*. This BBC adaptation of Much Ado About Nothing was the first instalment of the four-part Shakespeare Retold (or, too clever by half, ShakespeaRe-Told). The idea was to rework the plots of Shakespeare’s most popular plays into modern settings. Something that has been done before many times, but they gave themselves a bit more liberty than usual and were obviously having some fun with it.
*. So the story here has Benedict (Damian Lewis) and Beatrice (Sarah Parish) as bickering co-hosts of the news program Wessex Tonight. They’re obviously meant for each other, but it’s up to their co-workers to bring them together. Meanwhile, the subplot has the dopey sports guy Claude (Tom Ellis) pining after the weather reporter, Hero (Billie Piper). They seem headed for matrimony before a former fling of Hero’s named Don steps in to spoil things.
*. I thought they did a good job with this set-up, striking the right note right from the start with Tom Jones singing “Just Help Yourself.” The idea of having the court transformed into a television set works really well, with the office politics and all the in-fighting/in-fucking going on. And aren’t TV personalities the minor royalty of our own day? Close enough.
*. I also liked Lewis and Parish, though they didn’t have much chemistry with each other. The scene of them reading Shakespeare together was very well imagined. Claude and Hero were both pretty and dim. Don isn’t evil so much as just a loser, but no less dangerous for that. Dogberry is an officious security guard but thankfully speaks in regular English.
*. The plot revolves around the attempts to trick the two couples into falling into and out of love, but the paired gulling scenes, usually the highlight of this play in production, were a bit of a let-down. Those are the scenes that everyone remembers the most from this play, and here Benedict listening in on a conversation that’s taking place in the sound booth with the mic (deliberately) left on seemed awkward, while Beatrice overhearing her girlfriends talking while sneaking a smoke in the washroom was just kind of grim.
*. The wedding train-wreck is always a tough watch, but they get through it quickly. Claude has been fooled by some bogus sexting. But overall I thought there was a credible job done of updating the sexual politics for the twenty-first century. Hero actually did have a relationship with Don in the past, though it took the form of the much despised pity fuck. And after being such a jerk at the wedding it’s not clear if Claude is going to get back in her good graces. He still has some growing up to do.
*. An easy-listening, small-screen entertainment. Which I think makes it pretty close in spirit to what Shakespeare was aiming for. No need to make much more ado than that.

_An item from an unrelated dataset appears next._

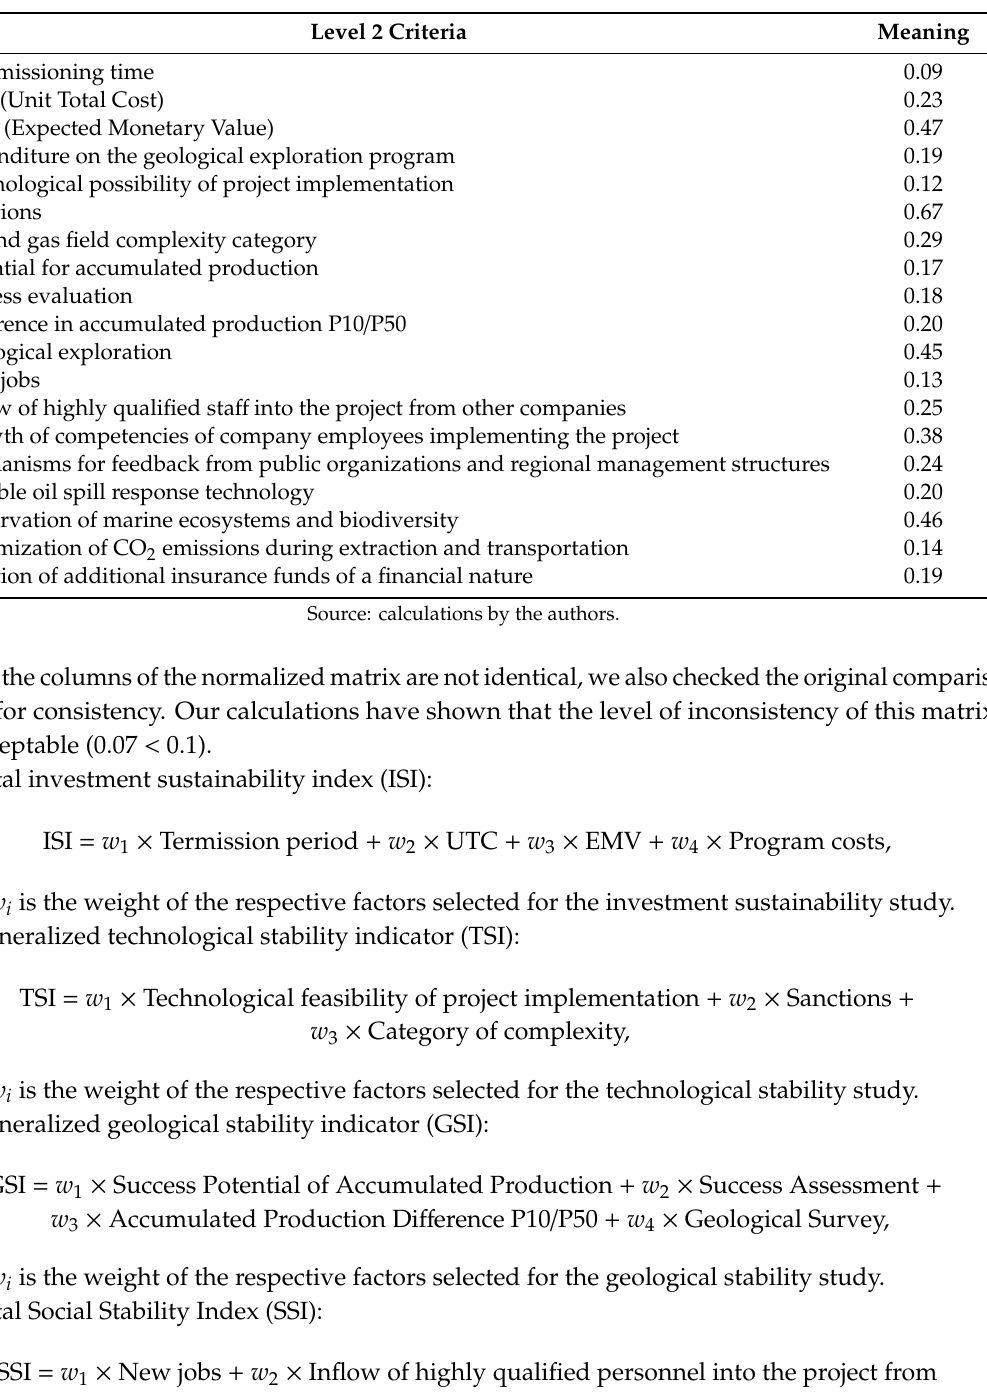
Table 6. Calculation of the second level criteria priority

Why does Shakespeare even bother getting out of bed in the morning if this is all he has to offer? What is Shakespeare’s hot take on tv news programmes? And why does he always drag Tom Jones into it? Putting It’s Not Unusual into the opening of King Lear felt shoehorned in for me…

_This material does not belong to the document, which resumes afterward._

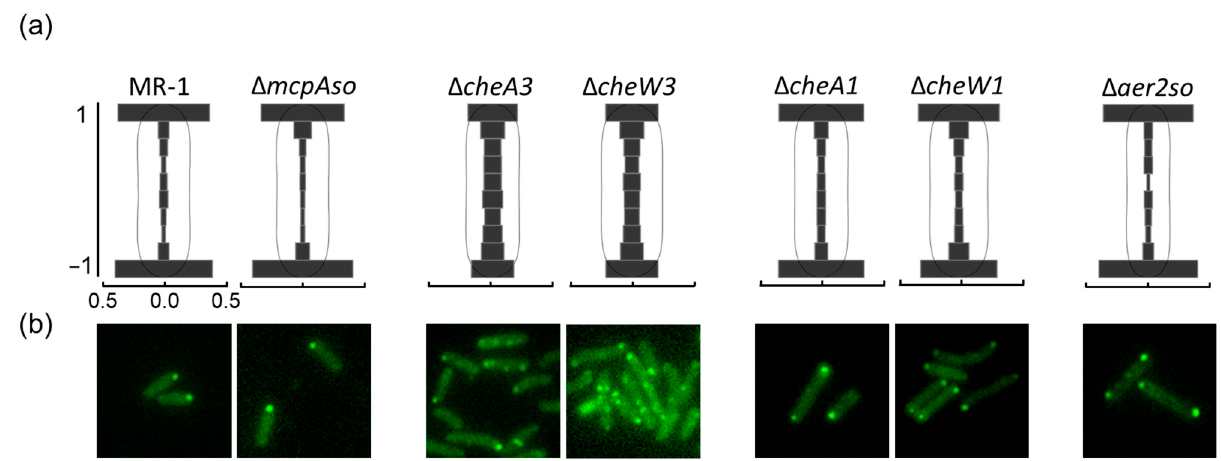
Figure 6. McpAso localization in various S. oneidensis mutants. ( a ) Histograms of the fluorescent cluster distribution across the transversal axis cells in the different mutants are shown. On the x -axis, the frequency of the clusters is represented and, on the y -axis, their relative position in the cell. ( b ) Fluorescence images of the various S. oneidensis mutants in the stationary phase of growth in a minimum medium are represented. The analysis was performed from three independent experiments.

Tom Jones just didn’t fit well with Lear, I’ll grant you that. But this is still better than some Aristocats proxy watching,
You know what would be a big hit now? Super heroes doing Shakespeare!
It’ll reinvigorate the MCU and bring about a Shakespeare revival. Disney needs to get on this idea now!
There actually is a Deadpool comic where he riffs on Shakespeare. Just read it a few months ago.
https://www.marvel.com/comics/collection/62134/deadpool_worlds_greatest_vol_7_-_deadpool_does_shakespeare_trade_paperback
See, it has begun……
I like Damien Lewis, but haven’t heard of this, it actually sounds quite watchable.
I thought Lewis was surprisingly good as Henry VIII in Wolf Hall. Wasn’t expecting that sort of a Henry, but it worked. Parish is good here too.